Content, Content, Content
Dev studios think
they have to keep pumping out the content. To a certain extent its nice
to have some scripted quests or things to do. But long term the more
content you add the more pressure you create on existing and future
customers to obtain that content in order to remain competitive in PVE
or PVP. The people who are sitting at the end game might not care, but
the new player is going to feel like they need to invest a year just to
catch up and so they won't buy your game in the first place. The casual
gamer who's not yet at the end game is going to feel like another 80
pound bag is placed on his back, and is likely to give up rather than
feeling like he's stuck on the treadmill forever.
PVE
So
what's the answer? Honestly I don't think hard coded content is the way
to go. I think the Role Playing element needs to be put back in the
games, and that means interactive human driven story arcs with live
Gamemasters running events. If you've got a real player economy and
lots of tradeskills, then that creates a self sustaining PVE element to
your game. Story arc driven events and rewards ensure that quest type
events are happening, but that actual quest items and unique items stay
rare. At the same time you aren't mass introducing items into the
general population that will significantly effect PVP or PVE balance in
your game.
PVP
PVP guilds are all about rankings,
stats, and kill to death ratios. Give them those tools in your game.
Create areas in the game that they can fight over and have the rankings
listed, let them declare war on one another, let them earn good
experience from PVP kills, and radomly generate item drops off of their
corpses when they die in PVP just like you would for a mob kill. Full
looting was proven unpopular in UO, but a random loot generation
alternative would certainly be good. They could level and earn a living
simply by fighting other players, and never look at a mob if they
didn't want to.
Conclusion
So we've covered a lot
of material.
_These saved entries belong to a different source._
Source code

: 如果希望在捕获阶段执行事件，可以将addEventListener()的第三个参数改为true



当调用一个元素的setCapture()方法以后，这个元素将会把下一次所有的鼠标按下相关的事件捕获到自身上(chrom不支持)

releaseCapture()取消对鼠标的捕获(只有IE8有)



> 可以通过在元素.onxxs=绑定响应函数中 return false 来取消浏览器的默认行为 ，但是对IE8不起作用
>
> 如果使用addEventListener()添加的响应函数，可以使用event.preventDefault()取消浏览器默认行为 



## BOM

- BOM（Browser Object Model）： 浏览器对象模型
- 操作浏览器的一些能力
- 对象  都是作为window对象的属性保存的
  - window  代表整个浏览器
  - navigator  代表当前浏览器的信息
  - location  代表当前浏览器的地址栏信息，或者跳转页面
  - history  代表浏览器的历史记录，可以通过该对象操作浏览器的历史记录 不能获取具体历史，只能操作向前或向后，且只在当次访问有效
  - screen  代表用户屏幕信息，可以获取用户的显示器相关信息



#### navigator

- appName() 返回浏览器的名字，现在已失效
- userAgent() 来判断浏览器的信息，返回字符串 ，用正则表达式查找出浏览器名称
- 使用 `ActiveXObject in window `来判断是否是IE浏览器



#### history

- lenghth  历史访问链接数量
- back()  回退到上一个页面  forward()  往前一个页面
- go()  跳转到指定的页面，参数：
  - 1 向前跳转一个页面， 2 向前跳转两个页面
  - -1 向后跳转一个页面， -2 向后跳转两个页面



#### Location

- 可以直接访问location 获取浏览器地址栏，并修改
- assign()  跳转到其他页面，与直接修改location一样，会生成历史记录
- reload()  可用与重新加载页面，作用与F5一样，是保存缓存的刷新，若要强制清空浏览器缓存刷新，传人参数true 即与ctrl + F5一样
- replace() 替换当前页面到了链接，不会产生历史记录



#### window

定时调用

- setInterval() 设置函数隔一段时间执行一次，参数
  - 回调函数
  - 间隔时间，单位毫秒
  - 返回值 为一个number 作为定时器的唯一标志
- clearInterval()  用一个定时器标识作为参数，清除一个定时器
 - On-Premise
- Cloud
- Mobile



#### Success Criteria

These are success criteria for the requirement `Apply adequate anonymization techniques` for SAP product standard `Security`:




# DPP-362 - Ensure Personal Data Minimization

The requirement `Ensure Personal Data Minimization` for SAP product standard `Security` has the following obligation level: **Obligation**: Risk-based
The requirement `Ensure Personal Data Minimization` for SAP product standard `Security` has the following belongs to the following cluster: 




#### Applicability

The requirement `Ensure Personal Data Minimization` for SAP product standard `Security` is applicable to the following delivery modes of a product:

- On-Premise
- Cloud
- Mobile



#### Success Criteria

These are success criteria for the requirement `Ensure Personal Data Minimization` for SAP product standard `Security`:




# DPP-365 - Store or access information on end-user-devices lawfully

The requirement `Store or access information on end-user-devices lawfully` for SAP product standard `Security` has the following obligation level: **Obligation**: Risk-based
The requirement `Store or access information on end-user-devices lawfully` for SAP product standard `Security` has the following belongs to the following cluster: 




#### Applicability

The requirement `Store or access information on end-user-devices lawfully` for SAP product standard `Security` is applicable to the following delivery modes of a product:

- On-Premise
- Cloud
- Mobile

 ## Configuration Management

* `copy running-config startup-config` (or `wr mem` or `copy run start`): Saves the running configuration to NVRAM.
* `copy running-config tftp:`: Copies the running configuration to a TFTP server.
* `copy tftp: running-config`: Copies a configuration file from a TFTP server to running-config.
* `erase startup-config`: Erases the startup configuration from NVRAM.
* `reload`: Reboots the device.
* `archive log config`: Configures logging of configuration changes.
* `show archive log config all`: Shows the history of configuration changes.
We know that more of the playing audience is getting
strapped for time, we know that class based systems create downtime
related to grouping, we know that PVP and PVE content that relies on
near perfect grouping configurations creates unattractive downtime, we
know that new players are choked off if they have too much of a hurdle
to get to the end game and no group to get there with, why player
economies are important, and many other things.
Time sinks
simply aren't the answer, and modern game offerings need to offer fun
things to do without all the unattractive downtime. Afterall game's
can't count on having 3.5 million chinese farmers to purchase game
accounts to prop up a game, and not everyone has a widly popular
franchise game they can convert to an MMORPG.